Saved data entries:
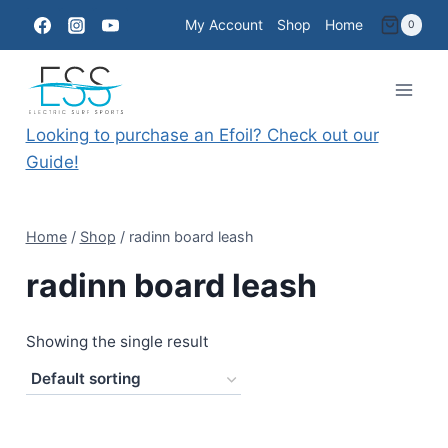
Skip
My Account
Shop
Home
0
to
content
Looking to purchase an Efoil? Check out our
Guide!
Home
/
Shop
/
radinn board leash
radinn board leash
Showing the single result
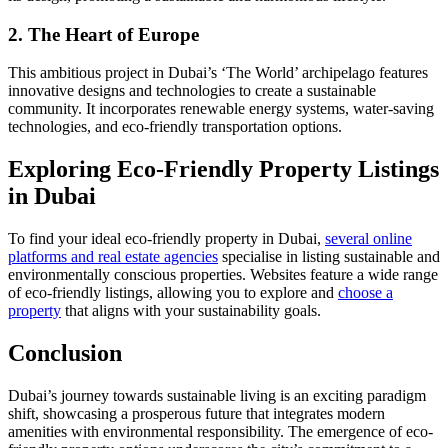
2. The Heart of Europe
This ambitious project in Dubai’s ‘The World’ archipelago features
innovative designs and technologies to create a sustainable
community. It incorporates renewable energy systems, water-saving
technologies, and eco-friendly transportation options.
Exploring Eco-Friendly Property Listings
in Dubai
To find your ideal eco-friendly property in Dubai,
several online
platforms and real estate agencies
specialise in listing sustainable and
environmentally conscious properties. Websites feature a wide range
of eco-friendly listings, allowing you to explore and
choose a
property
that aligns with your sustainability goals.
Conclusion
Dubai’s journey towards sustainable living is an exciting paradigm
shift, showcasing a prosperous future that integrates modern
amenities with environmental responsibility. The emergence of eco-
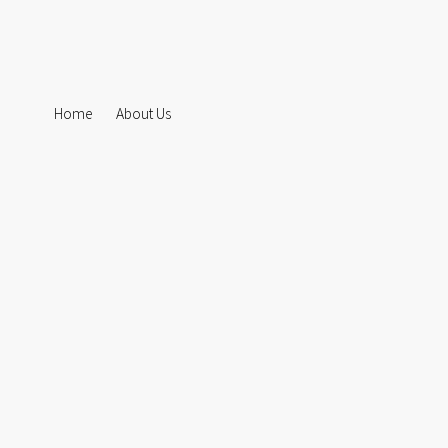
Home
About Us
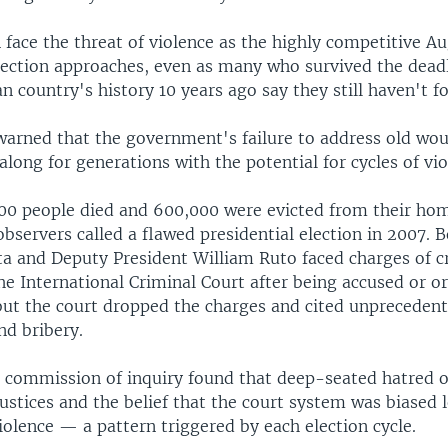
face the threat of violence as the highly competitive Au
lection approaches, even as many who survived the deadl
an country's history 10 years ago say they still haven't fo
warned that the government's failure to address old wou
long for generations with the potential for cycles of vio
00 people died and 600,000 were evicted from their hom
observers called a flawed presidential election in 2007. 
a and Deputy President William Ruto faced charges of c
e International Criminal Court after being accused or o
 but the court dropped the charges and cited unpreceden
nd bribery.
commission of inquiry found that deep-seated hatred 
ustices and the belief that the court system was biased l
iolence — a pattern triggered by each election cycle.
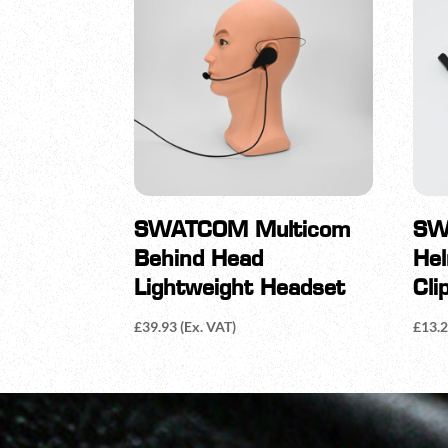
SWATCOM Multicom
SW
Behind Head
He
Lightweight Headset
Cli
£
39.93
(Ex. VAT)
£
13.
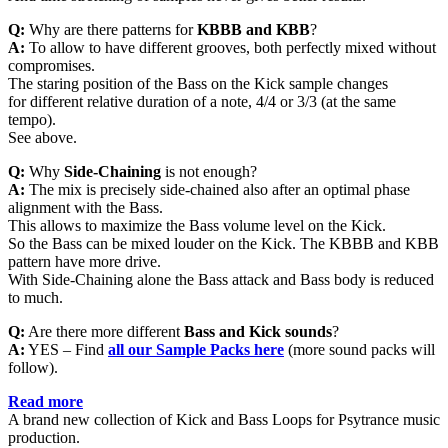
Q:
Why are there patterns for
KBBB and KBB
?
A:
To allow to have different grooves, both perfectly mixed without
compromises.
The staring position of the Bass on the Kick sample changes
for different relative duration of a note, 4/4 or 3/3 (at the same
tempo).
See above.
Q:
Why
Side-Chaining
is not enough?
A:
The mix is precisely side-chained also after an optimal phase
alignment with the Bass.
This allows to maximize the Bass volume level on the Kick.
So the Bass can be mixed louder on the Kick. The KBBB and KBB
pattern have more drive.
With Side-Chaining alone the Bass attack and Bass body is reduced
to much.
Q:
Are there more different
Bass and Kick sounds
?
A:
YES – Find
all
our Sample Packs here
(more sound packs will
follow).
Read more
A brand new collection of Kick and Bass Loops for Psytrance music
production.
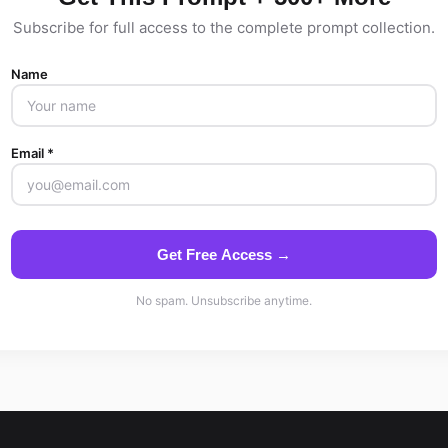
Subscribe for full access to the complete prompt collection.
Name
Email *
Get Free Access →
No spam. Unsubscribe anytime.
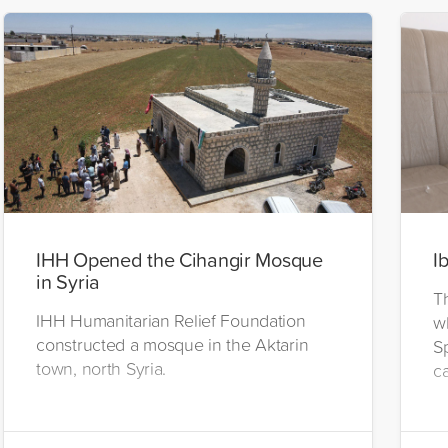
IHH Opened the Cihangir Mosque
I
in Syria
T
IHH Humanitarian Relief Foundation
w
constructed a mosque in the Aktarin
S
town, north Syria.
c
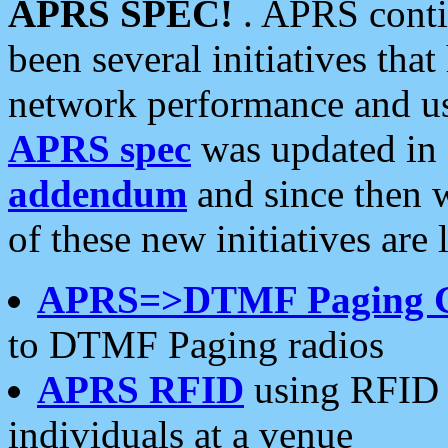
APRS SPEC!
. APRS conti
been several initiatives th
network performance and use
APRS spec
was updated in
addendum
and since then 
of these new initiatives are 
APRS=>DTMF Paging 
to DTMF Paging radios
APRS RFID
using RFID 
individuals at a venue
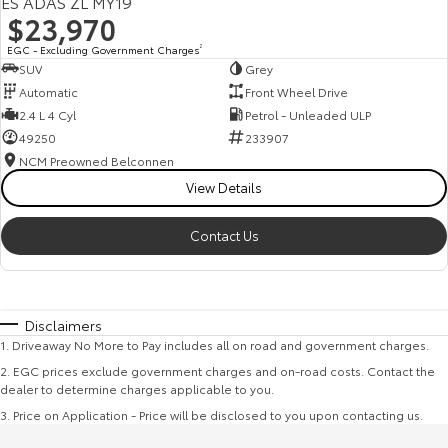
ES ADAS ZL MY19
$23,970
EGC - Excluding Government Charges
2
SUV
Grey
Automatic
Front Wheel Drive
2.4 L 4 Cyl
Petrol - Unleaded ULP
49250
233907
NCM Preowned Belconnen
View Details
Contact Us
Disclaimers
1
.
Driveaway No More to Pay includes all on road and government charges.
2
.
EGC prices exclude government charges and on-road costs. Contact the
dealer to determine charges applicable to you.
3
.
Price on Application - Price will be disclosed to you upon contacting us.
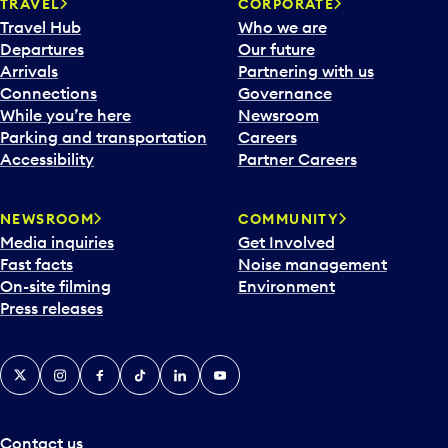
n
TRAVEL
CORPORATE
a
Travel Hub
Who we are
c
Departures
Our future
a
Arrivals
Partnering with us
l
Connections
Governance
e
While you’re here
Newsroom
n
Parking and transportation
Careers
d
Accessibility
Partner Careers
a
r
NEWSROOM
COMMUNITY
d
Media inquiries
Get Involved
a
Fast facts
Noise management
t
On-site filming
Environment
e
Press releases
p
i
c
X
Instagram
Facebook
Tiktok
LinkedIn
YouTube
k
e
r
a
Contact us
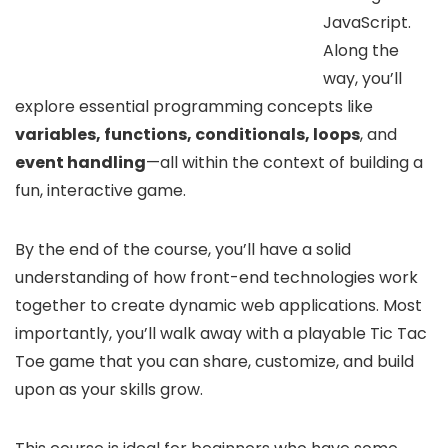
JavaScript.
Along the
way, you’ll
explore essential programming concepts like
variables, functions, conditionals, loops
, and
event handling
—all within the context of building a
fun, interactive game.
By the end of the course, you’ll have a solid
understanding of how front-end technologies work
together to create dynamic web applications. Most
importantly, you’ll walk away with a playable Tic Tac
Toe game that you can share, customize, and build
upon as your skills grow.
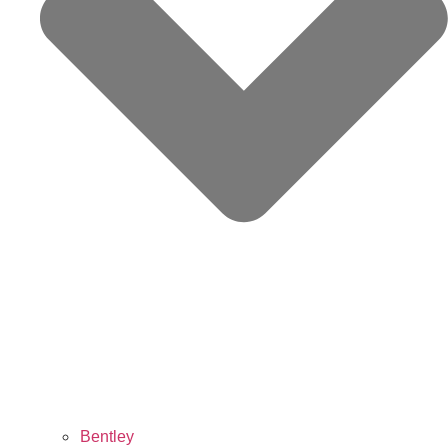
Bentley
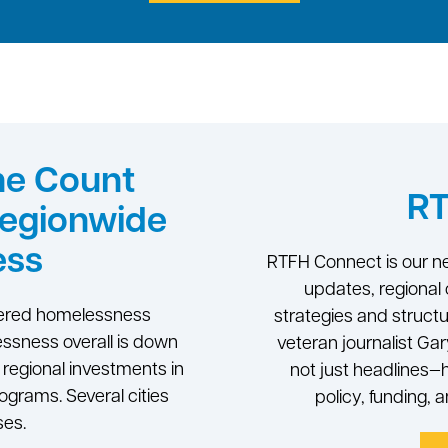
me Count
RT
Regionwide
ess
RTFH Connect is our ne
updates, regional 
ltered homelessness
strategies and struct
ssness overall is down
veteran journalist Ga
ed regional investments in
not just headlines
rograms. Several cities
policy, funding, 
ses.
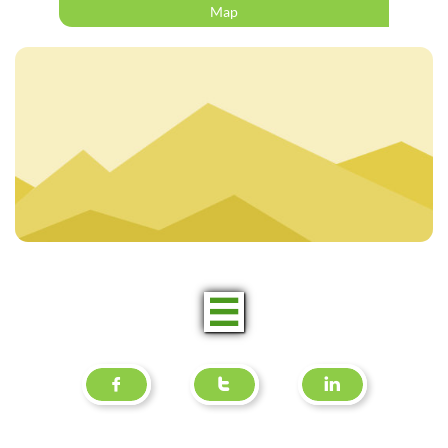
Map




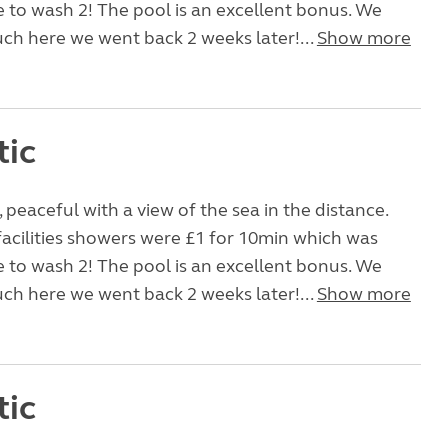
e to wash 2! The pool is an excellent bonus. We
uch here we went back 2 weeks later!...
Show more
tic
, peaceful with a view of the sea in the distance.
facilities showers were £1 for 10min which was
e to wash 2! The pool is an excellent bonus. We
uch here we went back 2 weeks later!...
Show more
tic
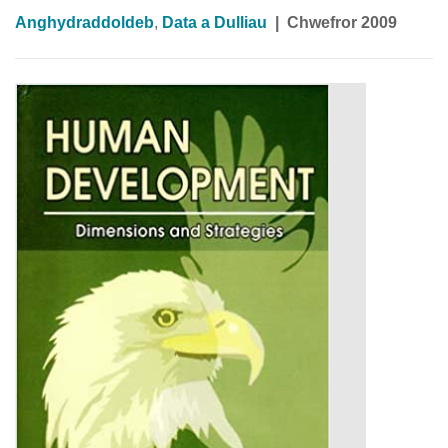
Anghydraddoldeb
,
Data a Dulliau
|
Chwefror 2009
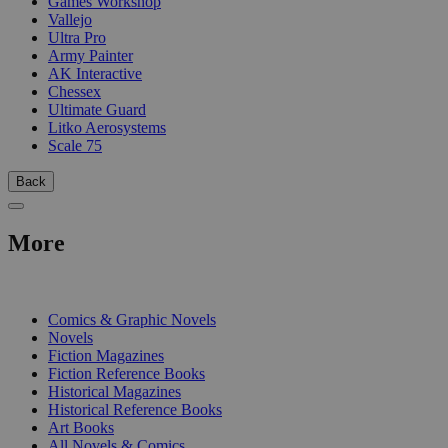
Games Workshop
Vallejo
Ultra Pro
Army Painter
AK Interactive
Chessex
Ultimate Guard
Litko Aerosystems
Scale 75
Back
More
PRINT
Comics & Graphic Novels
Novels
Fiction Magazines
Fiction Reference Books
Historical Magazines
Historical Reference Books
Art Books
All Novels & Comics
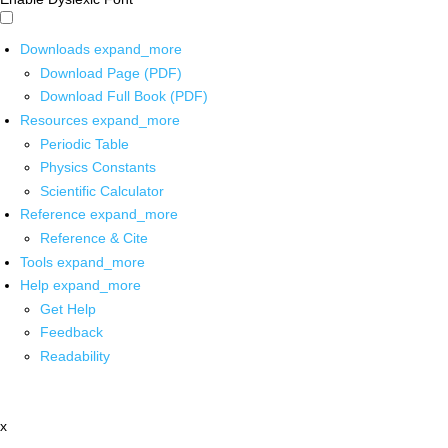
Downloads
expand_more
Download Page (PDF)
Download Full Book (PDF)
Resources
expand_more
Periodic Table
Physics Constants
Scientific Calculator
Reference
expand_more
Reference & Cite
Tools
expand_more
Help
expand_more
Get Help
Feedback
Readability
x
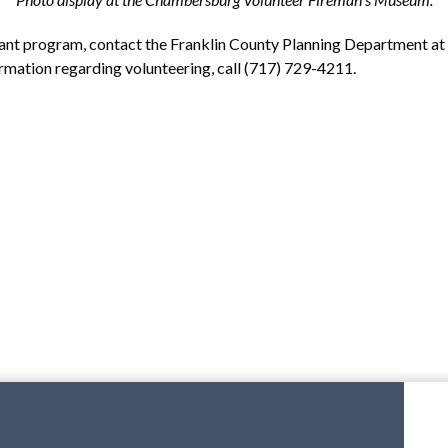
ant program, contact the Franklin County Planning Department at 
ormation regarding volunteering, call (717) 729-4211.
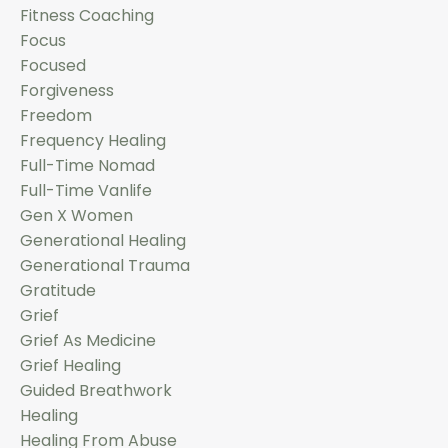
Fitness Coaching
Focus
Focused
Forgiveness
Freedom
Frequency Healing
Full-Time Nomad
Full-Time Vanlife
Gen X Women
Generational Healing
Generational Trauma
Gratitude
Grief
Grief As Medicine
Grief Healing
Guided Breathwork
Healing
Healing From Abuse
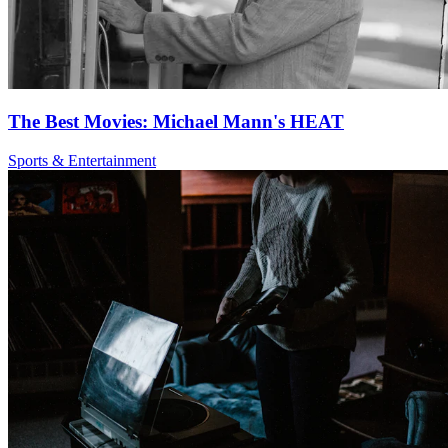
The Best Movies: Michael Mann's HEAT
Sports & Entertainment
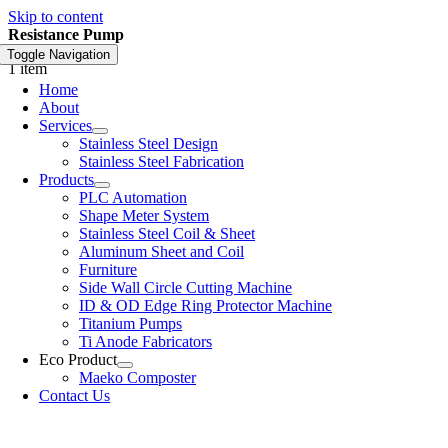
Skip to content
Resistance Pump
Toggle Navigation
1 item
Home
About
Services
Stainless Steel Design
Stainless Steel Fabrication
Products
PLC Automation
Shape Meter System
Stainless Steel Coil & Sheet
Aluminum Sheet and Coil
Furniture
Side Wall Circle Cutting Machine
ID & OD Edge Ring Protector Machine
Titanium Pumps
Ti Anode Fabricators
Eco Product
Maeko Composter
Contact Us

Problem to solve:
Write only the number of lines in the data where the word "Kick" occurs.

Finished task:
5